Neulich bei 3sat, Themenwoche "Sex und Liebe", gab es einen Wissenschaftler, der durch zahlreiche und jahrelangen Untersuchungen festgestellt hat, dass Sex als Kitt oder Halt in einer Beziehung erst an 12. Stelle steht.
Es sieht so aus, als ob wir der Exklusivität des Sexes nur innerhalb der Beziehung einen viel zu hohen Stellenwert einräumen. Werde jetzt gleich bestimmt wieder gesteinigt ob dieser Aussage, aber im Prinzip bestätigt es das, was wir schon seit Jahren denken. Sex spielt in einer intakten Beziehung sicherlich eine grosse Rolle, aber letztendlich nur eine Nebenrolle. Denn eine intakte Beziehung wird nicht durch guten Sex getragen, sondern durch sehr viele, ganz andere Faktoren.

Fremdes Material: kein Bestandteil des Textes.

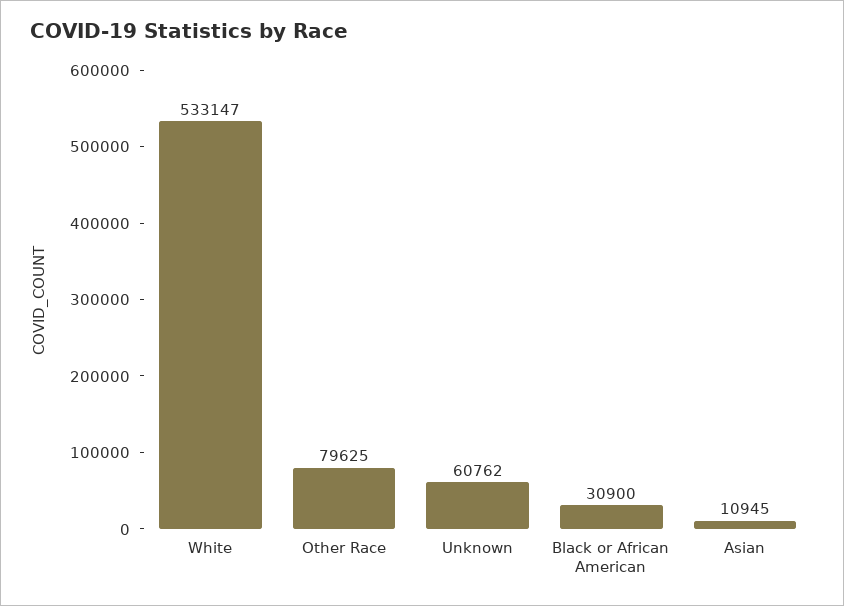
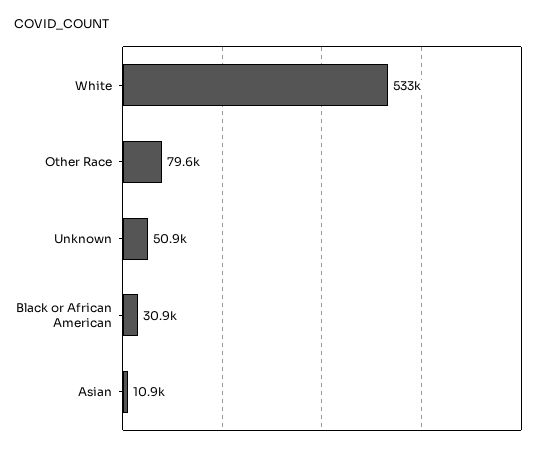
  {
    "White": 533147,
    "Other Race": 79625,
-   "Unknown": 60762,
+   "Unknown": 50900,
    "Black or African American": 30900,
    "Asian": 10945
  }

Leider sind jedoch in einer Beziehung immer viele Unsicherheitsfaktoren vorhanden. Man bringt seine Lebenserfahrungen ein, welche sicherlich nicht immer nur positiv sind in punkto Beziehung. Man ist verlassen worden, hat verlassen usw. usw. Insofern ist es nicht so einfach diese Vertrauensbasis für das Swingen zu schaffen. Zu beobachten ist auf jeden Fall, dass die meisten Swinger nicht mehr ganz jung sind, meist schon so einige Jahre zusammen und sich absolut vertrauen. Darauf vertrauen, dass sie die Position 1 im Leben ihres Partners bleiben, dass nicht hinter dem Rücken und ohne Wissen fremd gegangen wird. Hat man dieses Vertrauen, rückt Sex an die richtige Stelle der Skala "was ist tragend für eine Beziehung". Ist man jedoch durch negative Erfahrungen verunsichert, ist es meist sehr schwer dieses Vertrauen zu schaffen und zu finden. Oder es finden biographische Umbrüche statt, welche das Selbstwertgefühl einer der Partner mindert und schon klappt es nicht mehr so richtig mit dem Swingen.

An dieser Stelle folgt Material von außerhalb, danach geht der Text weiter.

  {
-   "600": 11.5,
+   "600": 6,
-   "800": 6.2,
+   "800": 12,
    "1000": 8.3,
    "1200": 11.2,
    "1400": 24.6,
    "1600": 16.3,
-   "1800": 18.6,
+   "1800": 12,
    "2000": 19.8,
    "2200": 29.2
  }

Wir kennen ein Paar, jahrelange Swinger, er wurde im Alter von 54 Jahren arbeitslos und hat in seinem Beruf keine Chance mehr in diesem Alter. Auch nicht unbedingt in anderen, man ist halt ausgemustert. Er konnte dann mit 56 in Rente gehen und es war anfangs okay für ihn. Problem: seine Partnerin, 8 Jahre jünger, steckt noch voll im Berufsleben, selbständig, erfolgreich, mit viel positivem Feedback, das ihr auch Selbstvertrauen gibt. Ihr Partner sitzt zuhause, frönt einem Hobby (allerdings eines, das man alleine macht). Es fehlt ihm die Ansprache, es fehlen ihm die sozialen Kontakte, Freunde und Bekannte arbeiten noch oder haben sogar noch kleinere Kinder und haben nicht so viel Zeit für ihn wie er es sich wünscht. Er rutscht in leichte Depressionen, es fehlen ihm Bestätigung und die Arbeit. Seine Partnerin kann es nicht auffangen, denn auch sie steckt noch zuviel in der "anderen" Welt und hat nicht so viel Zeit und oft auch nicht den Kopf, wenn dieser mit ihrem Job voll ist. Was passiert? Plötzlich fängt es an ihn zu stören, wenn sie sich bei einem Clubbesuch mit anderen Männern vergnügt. Er hält es nicht mehr aus. Er entwickelt Ängste, dass sie ihn für einen aktiveren, attraktiveren Mann verlassen würde. Einer der noch "was taugt", einer der noch voll im Berufsleben steht, so wie sie und deshalb auch ein anregenderer Gesprächspartner ist (seine Sicht). Er entwickelt Ängste, welche nach aussen irrational erscheinen, für ihn aber rational sind und die grösste Angst ist die Verlustangst.
Da er zwar rein rational noch das Vertrauen in seine Partnerin hat, aber die irrationalen Vorstellungen sich nicht unterdrücken lassen, ist bei diesem Paar das Swingen zum erliegen gekommen und somit natürlich auch der sexuelle Freiraum.
Unser Fazit bei dieser Geschichte: es ist eine Frage des Vertrauens ob man Swingen kann, wenn man es möchte, oder nicht.